◆ Selected passage
The most common primary malignant tumor of the liver is a hepatocellular carcinoma. Primary liver cancer accounts for less than 1% of all cancers in this country. However, in other parts of the world such as Africa, Southeast Asia, and China, it is a major health problem, causing up to 50% of cancer cases seen in those areas. This difference is thought to be due to the much higher percentage of the population who are carriers of the Hepatitis B virus, which predisposes to the development of heptocellular carcinoma.

It was recognized a number of years ago that chronic carriers of the Hepatitis B virus, particularly those with chronic hepatitis or cirrhosis, are at substantially increased risk to develop hepatocellular carcinoma. Recent evidence indicates that patients who have long-standing chronic Hepatitis C virus infection are also at increased risk for the development of hepatocellular carcinoma, although the exact risk is uncertain.

Certain toxins and chemicals are also rarely associated with liver cancer. In Africa, aflatoxin, a product of mold found in badly stored peanuts or other foods, has been recognized as a cause of liver cancer.

Finally, certain diseases other than chronic Hepatitis B or C are associated with an increased risk of hepatocellular carcinoma. Iron overload cirrhosis (hemochromatosis) is associated with a substantial risk of hepatocellular carcinoma once cirrhosis has developed. Patients with long-standing alcoholic cirrhosis are also at risk for developing this tumor. Two congenital disorders, alpha1-antitrypsin deficiency and tyrosinemia, may also be complicated by the development of hepatocellular carcinoma.

Metastatic or secondary tumors of the liver come from cancers originating elsewhere in the body. Because the liver filters blood from all parts of the body, it is often the site in which cancer cells will lodge and develop into metastatic nodules. An enlarged liver secondary to cancer may be an early sign of cancer in other organs. Secondary or metastatic cancer should not be confused with primary cancer of the liver.

Primary liver cancer may be detected by screening high risk patients or by chance on an imaging study of the abdomen performed for another reason, or it may be detected because of symptoms such as abdominal pain. Studies performed in several countries have demonstrated that the periodic use of abdominal ultrasound and a blood tumor marker, called alpha-fetoprotein, may lead to the early detection of small hepatocellular carcinomas in patients at high risk. This screening strategy has not been widely adopted because its cost-effectiveness has yet to be proven. In patients who develop symptoms from more advanced hepatocellular carcinoma, weight loss, periodic severe pain and other generalized symptoms may occur. Health may deteriorate rapidly and jaundice (yellow skin) may appear.

◆ What to do
a: Could you rewrite everything from "Metastatic or secondary" down to "of the liver." in the liver cancer passage, replacing "the body" with "the organism"?
b: How would you put this sentence from the liver cancer passage into Spanish: "Secondary or metastatic cancer should not be confused with primary cancer of the liver."?

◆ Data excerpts
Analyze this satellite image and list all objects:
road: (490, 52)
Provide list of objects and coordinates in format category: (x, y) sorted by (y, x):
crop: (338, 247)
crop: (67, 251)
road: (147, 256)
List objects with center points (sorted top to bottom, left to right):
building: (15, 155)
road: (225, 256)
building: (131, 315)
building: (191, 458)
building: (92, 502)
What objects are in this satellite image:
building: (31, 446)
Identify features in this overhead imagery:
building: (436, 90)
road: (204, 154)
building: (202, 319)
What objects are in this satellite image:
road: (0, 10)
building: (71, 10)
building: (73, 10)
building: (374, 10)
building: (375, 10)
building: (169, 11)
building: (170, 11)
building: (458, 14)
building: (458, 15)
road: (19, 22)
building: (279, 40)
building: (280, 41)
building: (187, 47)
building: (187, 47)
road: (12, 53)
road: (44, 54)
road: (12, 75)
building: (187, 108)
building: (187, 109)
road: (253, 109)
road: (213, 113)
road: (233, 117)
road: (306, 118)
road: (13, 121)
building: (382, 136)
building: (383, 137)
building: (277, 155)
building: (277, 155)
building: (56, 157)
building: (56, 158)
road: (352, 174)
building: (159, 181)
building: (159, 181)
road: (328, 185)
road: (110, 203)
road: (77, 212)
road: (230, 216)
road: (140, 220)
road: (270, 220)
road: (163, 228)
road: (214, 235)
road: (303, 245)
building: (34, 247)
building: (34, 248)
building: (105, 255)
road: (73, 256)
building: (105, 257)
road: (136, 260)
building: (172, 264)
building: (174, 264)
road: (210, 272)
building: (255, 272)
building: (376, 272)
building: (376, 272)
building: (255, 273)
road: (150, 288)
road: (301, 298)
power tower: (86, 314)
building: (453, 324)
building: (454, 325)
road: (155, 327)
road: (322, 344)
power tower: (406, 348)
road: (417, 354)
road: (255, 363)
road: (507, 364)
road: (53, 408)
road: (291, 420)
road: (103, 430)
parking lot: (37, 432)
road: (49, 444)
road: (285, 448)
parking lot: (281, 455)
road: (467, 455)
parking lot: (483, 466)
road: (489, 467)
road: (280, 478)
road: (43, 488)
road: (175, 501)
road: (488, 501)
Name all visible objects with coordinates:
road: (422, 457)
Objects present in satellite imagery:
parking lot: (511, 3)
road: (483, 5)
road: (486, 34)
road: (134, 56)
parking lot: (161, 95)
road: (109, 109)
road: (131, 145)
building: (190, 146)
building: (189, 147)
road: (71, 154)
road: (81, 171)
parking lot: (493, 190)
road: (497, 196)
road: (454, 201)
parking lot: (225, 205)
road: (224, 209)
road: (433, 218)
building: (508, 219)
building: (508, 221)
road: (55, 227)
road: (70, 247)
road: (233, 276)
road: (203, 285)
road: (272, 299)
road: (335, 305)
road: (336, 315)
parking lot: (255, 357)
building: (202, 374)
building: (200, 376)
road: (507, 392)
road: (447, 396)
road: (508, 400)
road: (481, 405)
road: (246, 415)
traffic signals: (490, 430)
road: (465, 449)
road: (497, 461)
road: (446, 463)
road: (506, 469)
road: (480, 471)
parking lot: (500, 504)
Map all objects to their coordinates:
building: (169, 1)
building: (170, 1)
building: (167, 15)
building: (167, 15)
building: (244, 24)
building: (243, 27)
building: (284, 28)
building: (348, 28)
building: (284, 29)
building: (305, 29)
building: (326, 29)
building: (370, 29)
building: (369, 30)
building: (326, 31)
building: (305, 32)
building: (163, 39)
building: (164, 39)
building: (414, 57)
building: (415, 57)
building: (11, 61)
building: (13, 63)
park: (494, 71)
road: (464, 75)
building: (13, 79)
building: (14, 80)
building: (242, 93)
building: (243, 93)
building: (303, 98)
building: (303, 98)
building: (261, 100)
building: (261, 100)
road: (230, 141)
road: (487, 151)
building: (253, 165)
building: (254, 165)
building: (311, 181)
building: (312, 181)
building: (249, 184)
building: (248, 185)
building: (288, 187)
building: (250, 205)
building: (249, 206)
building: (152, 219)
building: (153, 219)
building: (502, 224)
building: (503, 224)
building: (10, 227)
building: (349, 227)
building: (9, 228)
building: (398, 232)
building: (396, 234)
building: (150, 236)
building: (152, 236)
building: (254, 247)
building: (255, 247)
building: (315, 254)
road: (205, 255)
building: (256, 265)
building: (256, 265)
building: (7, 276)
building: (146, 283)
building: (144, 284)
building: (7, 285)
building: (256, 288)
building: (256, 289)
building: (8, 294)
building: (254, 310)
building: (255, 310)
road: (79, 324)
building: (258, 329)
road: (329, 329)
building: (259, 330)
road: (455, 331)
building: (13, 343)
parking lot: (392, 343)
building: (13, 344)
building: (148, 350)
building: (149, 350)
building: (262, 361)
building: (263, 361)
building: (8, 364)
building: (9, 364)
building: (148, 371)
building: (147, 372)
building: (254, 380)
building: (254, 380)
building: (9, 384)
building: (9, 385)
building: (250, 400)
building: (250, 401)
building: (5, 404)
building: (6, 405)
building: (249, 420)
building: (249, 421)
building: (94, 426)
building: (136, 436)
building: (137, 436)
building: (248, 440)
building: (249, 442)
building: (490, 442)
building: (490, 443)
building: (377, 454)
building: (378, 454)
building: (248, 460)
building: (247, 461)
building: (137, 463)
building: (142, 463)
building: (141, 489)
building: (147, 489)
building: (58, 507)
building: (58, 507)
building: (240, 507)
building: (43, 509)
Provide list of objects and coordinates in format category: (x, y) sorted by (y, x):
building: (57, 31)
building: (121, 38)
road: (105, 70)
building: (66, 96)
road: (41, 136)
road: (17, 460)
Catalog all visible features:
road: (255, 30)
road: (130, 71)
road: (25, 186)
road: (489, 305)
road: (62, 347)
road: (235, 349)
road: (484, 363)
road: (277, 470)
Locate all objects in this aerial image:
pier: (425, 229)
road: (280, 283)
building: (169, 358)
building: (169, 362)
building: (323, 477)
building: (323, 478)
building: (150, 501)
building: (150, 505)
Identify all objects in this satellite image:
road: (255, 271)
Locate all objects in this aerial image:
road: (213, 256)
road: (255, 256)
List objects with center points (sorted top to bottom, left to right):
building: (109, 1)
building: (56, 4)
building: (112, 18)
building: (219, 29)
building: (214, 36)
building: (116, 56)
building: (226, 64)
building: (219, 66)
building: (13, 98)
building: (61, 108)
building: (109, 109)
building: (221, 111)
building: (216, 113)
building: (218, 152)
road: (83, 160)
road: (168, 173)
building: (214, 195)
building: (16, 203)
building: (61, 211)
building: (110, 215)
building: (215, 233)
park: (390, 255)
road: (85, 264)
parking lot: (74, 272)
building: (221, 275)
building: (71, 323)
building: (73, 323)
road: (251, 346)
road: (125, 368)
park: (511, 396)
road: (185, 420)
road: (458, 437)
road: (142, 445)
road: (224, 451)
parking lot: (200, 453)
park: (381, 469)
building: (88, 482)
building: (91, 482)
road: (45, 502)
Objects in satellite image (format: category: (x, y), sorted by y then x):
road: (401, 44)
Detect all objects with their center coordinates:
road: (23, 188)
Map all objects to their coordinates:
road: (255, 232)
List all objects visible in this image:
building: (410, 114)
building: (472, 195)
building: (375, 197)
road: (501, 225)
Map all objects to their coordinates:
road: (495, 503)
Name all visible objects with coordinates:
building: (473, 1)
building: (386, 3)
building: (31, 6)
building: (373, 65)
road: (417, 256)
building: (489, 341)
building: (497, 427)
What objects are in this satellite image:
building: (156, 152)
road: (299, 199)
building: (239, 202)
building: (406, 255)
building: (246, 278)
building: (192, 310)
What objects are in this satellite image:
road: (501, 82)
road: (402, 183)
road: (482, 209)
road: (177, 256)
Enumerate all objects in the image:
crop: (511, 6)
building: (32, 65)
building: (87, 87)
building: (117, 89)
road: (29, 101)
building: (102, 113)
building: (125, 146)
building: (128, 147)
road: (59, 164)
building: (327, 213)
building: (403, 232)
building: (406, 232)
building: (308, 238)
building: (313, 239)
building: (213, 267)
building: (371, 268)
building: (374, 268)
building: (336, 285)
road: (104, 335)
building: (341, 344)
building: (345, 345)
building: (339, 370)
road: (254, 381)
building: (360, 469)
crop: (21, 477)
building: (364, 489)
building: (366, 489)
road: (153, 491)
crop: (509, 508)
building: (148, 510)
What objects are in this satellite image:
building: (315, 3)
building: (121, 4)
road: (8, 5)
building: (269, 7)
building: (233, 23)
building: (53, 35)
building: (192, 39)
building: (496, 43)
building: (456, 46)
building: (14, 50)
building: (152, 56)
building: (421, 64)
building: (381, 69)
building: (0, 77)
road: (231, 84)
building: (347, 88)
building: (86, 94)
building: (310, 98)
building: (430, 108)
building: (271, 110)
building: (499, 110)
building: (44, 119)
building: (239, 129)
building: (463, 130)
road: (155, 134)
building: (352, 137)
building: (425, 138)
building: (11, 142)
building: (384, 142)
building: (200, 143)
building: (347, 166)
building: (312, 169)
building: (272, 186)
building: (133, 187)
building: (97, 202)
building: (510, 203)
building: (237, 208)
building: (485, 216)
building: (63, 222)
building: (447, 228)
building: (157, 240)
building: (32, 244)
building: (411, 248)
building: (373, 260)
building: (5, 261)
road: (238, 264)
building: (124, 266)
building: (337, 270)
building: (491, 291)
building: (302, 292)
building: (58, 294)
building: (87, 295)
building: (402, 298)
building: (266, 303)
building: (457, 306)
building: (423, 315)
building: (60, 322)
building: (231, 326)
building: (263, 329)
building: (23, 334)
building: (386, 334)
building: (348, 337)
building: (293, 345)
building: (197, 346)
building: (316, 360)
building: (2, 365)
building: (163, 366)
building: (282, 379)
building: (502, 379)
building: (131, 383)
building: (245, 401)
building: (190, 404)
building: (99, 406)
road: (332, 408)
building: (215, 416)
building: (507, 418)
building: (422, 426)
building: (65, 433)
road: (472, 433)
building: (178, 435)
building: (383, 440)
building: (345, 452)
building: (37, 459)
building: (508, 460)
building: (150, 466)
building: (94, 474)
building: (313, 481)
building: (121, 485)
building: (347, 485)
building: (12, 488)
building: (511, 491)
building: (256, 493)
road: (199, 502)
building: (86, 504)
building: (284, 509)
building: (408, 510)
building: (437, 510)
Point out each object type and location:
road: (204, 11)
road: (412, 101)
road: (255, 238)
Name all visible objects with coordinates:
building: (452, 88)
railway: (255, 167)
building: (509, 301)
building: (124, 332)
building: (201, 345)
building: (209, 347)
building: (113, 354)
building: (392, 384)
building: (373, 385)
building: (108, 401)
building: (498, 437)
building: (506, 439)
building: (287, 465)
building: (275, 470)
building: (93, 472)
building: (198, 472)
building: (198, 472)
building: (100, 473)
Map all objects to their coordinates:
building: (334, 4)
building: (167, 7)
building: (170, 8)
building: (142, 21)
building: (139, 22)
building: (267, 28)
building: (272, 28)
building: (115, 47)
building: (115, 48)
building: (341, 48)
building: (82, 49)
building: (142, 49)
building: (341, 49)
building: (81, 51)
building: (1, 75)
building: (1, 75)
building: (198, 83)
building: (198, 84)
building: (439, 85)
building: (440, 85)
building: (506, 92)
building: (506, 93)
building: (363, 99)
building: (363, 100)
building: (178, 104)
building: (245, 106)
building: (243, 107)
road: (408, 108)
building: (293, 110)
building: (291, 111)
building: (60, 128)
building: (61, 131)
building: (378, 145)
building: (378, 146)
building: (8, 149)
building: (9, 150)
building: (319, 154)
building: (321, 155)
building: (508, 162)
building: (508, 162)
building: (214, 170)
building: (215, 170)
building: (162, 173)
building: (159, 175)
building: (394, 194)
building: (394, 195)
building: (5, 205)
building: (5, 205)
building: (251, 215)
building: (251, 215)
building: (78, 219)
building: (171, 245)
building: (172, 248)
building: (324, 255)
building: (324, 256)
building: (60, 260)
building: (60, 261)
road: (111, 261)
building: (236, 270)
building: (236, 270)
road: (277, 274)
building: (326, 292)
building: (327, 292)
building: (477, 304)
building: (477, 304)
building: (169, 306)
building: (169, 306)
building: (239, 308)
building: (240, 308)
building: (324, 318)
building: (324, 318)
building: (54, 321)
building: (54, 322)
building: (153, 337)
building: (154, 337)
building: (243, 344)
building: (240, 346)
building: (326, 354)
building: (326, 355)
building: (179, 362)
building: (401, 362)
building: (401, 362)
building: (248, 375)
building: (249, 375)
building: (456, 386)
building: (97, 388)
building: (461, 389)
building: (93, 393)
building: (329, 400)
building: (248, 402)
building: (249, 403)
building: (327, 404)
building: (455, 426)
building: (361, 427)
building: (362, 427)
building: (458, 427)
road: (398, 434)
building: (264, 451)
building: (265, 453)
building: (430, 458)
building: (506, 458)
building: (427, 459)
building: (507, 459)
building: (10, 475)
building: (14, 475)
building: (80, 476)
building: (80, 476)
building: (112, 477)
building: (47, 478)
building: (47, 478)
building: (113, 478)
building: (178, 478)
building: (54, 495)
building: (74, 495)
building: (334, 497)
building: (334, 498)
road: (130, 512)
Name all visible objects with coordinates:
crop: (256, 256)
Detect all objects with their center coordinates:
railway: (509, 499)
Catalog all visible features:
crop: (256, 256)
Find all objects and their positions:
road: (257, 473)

◆ Exercise results
a:
Metastatic or secondary tumors of the liver come from cancers originating elsewhere in the organism. Because the liver filters blood from all parts of the organism, it is often the site in which cancer cells will lodge and develop into metastatic nodules. An enlarged liver secondary to cancer may be an early sign of cancer in other organs. Secondary or metastatic cancer should not be confused with primary cancer of the liver.

b: El cáncer secundario o metastásico no debe confundirse con el cáncer primario del hígado.